[[ Information given, beginning ]]

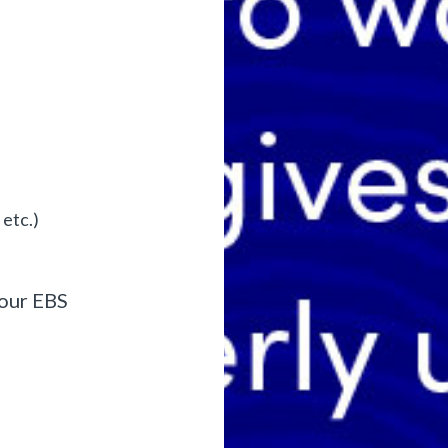
etc.)
your EBS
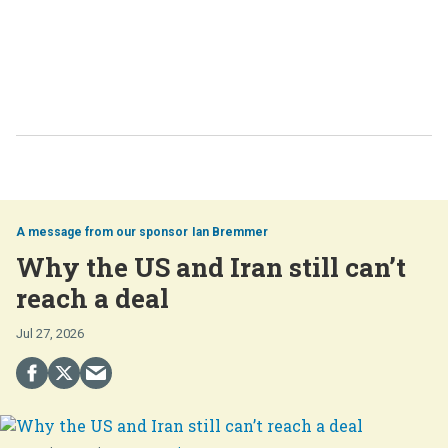
Ian Bremmer
Why the US and Iran still can’t
reach a deal
Jul 27, 2026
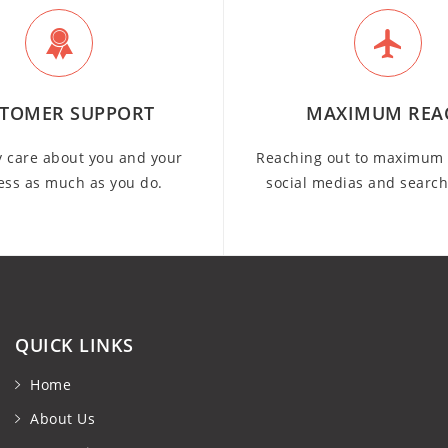
TOMER SUPPORT
MAXIMUM REA
y care about you and your
Reaching out to maximum 
ess as much as you do.
social medias and searc
QUICK LINKS
Home
About Us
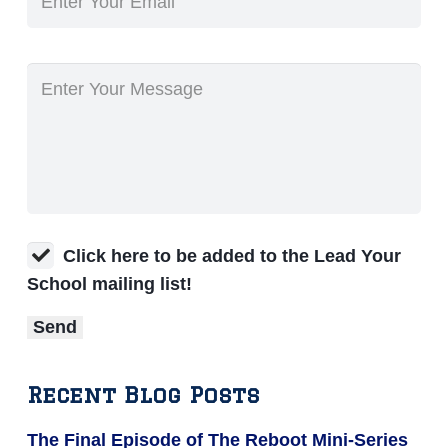
Click here to be added to the Lead Your
School mailing list!
Recent Blog Posts
The Final Episode of The Reboot Mini-Series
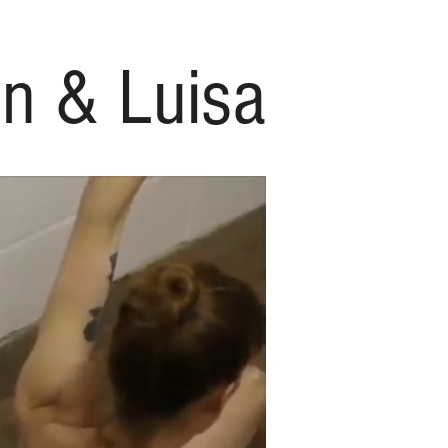
n & Luisa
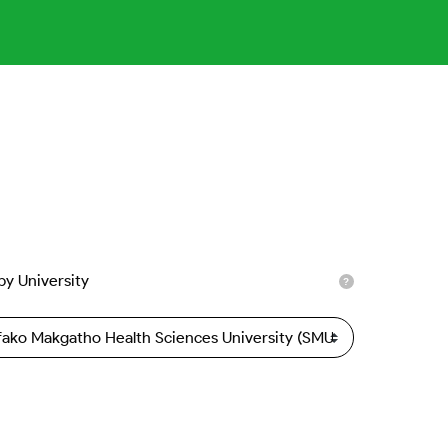
 by University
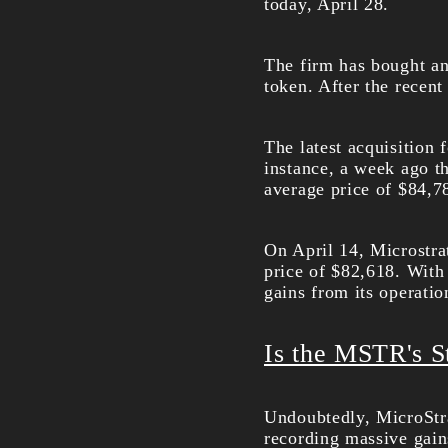
today, April 28.
The firm has bought an
token. After the recent
The latest acquisition f
instance, a week ago 
average price of $84,7
On April 14, Microstr
price of $82,618. With
gains from its operatio
Is the MSTR's S
Undoubtedly, MicroStra
recording massive gain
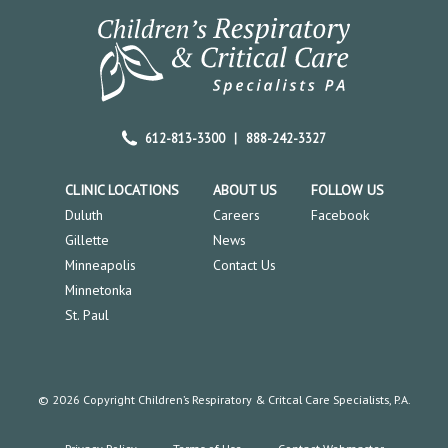
612-813-3300
|
888-242-3327
CLINIC LOCATIONS
ABOUT US
FOLLOW US
Duluth
Careers
Facebook
Gillette
News
Minneapolis
Contact Us
Minnetonka
St. Paul
© 2026 Copyright Children’s Respiratory & Critcal Care Specialists, P.A.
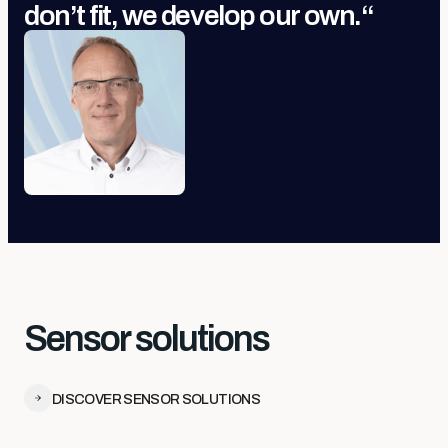
don’t fit, we develop our own.
“
Sensor solutions
DISCOVER SENSOR SOLUTIONS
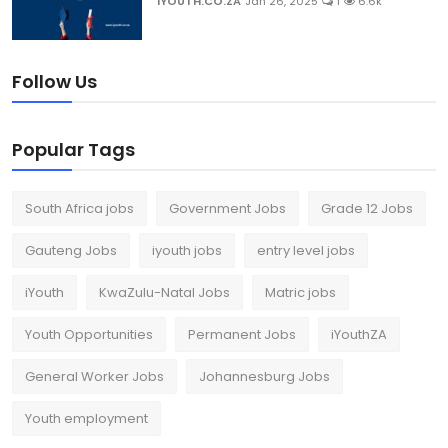
IYOUTH.CO.ZA
Jan 26, 2025
1
6.6k
Follow Us
Popular Tags
South Africa jobs
Government Jobs
Grade 12 Jobs
Gauteng Jobs
iyouth jobs
entry level jobs
iYouth
KwaZulu-Natal Jobs
Matric jobs
Youth Opportunities
Permanent Jobs
iYouthZA
General Worker Jobs
Johannesburg Jobs
Youth employment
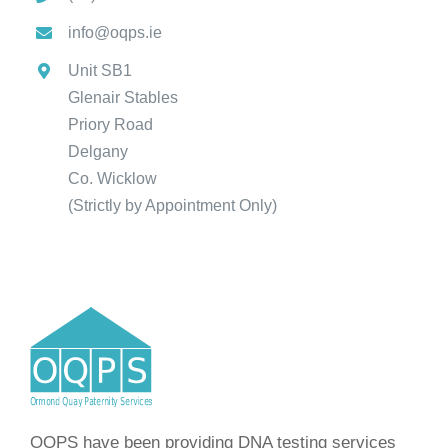
info@oqps.ie
Unit SB1
Glenair Stables
Priory Road
Delgany
Co. Wicklow
(Strictly by Appointment Only)
OQPS have been providing DNA testing services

[[ Information given, end ]]

== Task directions ==
Return every one of the lines above without any change, and leave the pictures out of your answer.

== Answer section ==
etc.)
your EBS
Ian Bremmer
Why the US and Iran still can’t
reach a deal
Jul 27, 2026
TOMER SUPPORT
MAXIMUM REA
y care about you and your
Reaching out to maximum 
ess as much as you do.
social medias and searc
QUICK LINKS
Home
About Us
Click here to be added to the Lead Your
School mailing list!
Recent Blog Posts
The Final Episode of The Reboot Mini-Series
n & Luisa
 by University
today, April 28.
The firm has bought an
token. After the recent
The latest acquisition f
instance, a week ago 
average price of $84,7
On April 14, Microstr
price of $82,618. With
gains from its operatio
Is the MSTR's S
Undoubtedly, MicroStra
recording massive gain
612-813-3300
|
888-242-3327
CLINIC LOCATIONS
ABOUT US
FOLLOW US
Duluth
Careers
Facebook
Gillette
News
Minneapolis
Contact Us
Minnetonka
St. Paul
© 2026 Copyright Children’s Respiratory & Critcal Care Specialists, P.A.
don’t fit, we develop our own.
“
Sensor solutions
DISCOVER SENSOR SOLUTIONS
IYOUTH.CO.ZA
Jan 26, 2025
1
6.6k
Follow Us
Popular Tags
South Africa jobs
Government Jobs
Grade 12 Jobs
Gauteng Jobs
iyouth jobs
entry level jobs
iYouth
KwaZulu-Natal Jobs
Matric jobs
Youth Opportunities
Permanent Jobs
iYouthZA
General Worker Jobs
Johannesburg Jobs
Youth employment
info@oqps.ie
Unit SB1
Glenair Stables
Priory Road
Delgany
Co. Wicklow
(Strictly by Appointment Only)
OQPS have been providing DNA testing services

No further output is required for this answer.